Ce qui n’était qu’un dossier de prestations mal encodées s’est mué en suspicion d’organisation criminelle, avec une fraude sociale estimée à plusieurs millions d’euros, révèle HLN.
Les enquêteurs cherchent à déterminer si Mme Sander dirigeait depuis des années un système structuré impliquant infirmières et aides-soignantes. Des écoutes téléphoniques, ordonnées par un juge d’instruction, doivent éclairer la répartition des rôles, l’existence d’instructions hiérarchisées et d’éventuels abus de confiance. Selon l’auditorat du travail, l’élue aurait déclaré pendant des années des visites qui n’avaient jamais eu lieu, jusqu’à 90 par jour selon certaines sources. En tant qu’indépendante, elle introduisait elle-même ses prestations auprès de l’INAMI, permettant aux mutuelles d’effectuer les remboursements. L’enquête estime que 3,5 millions d’euros auraient été indûment perçus en trois ans et demi.

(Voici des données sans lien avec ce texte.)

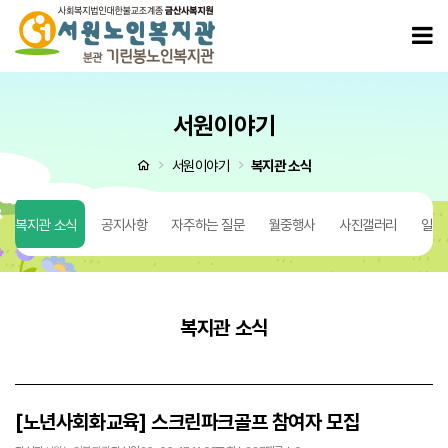
[노년사회화교육] 스크린파크골프 참여자 모집 > 복지관 소식
모
서원이야기
처음으로
서원이야기
복지관 소식
복지관 소식
공지사항
자주하는 질문
월중행사
사진갤러리
일반
복지관 소식
[노년사회화교육] 스크린파크골프 참여자 모집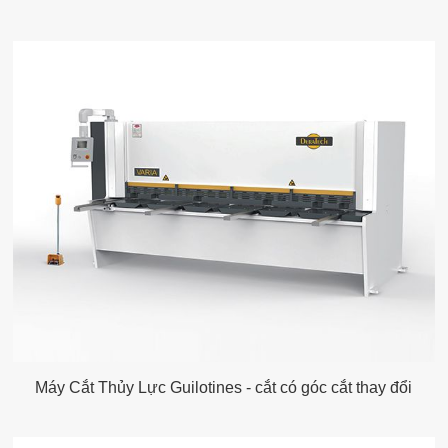
Máy Cắt Thủy Lực Guilotines - cắt có góc cắt thay đổi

Un dossier vieux de huit ans
Le dossier remonte à 2017, date d’une première plainte. Après plusieurs vérifications, l’auditorat a jugé nécessaire de saisir un juge d’instruction, qui a placé Sander sur écoute. L’enquête se déroulait donc depuis longtemps lorsque des perquisitions ont eu lieu le 17 novembre. Dix-sept véhicules ont été saisis. Sander, sa mère, son compagnon G.L. et une collaboratrice ont été interpellés, mais seule l’infirmière a été placée sous mandat d’arrêt. Le lendemain, d’autres perquisitions ont visé deux aides-soignantes travaillant avec elle.
Selon HLN, l’élue se trouvait au sommet d’une petite structure comprenant une autre infirmière et plusieurs aides-soignantes dépendantes d’elle pour leurs tournées. L’une d’elles s’est présentée spontanément à la police après les révélations médiatiques. Son domicile a été perquisitionné, mais elle n’a pas été inculpée. Son avocate, Virginie Cottyn, affirme que sa cliente « suivait strictement les instructions » et n’avait aucun pouvoir de décision : « Une aide-soignante ne détermine jamais le degré de dépendance d’un patient. Elle a expliqué en détail sa manière de travailler. »
Cette collaboratrice assure n’avoir jamais eu connaissance du train de vie luxueux attribué à Sander. Lors des auditions, certains extraits des écoutes ont été présentés. Le compagnon de l’élue, lui, n’a pas été confronté aux enregistrements : il vivait auprès d’elle mais ne travaillait pas dans le secteur. Il soutient n’avoir rien su des activités de sa partenaire.
Deux autres aides-soignantes ayant collaboré par le passé avec Sander ont été contactées : l’une n’a pu être jointe, l’autre n’a pas souhaité s’exprimer. Toujours détenue, Stefanie Sander nie fermement toute fraude. Les enquêteurs poursuivent leurs analyses pour établir qui savait quoi et qui exécutait les ordres. Les conclusions ne sont pas attendues avant plusieurs mois, tant le chantier judiciaire demeure vaste et complexe.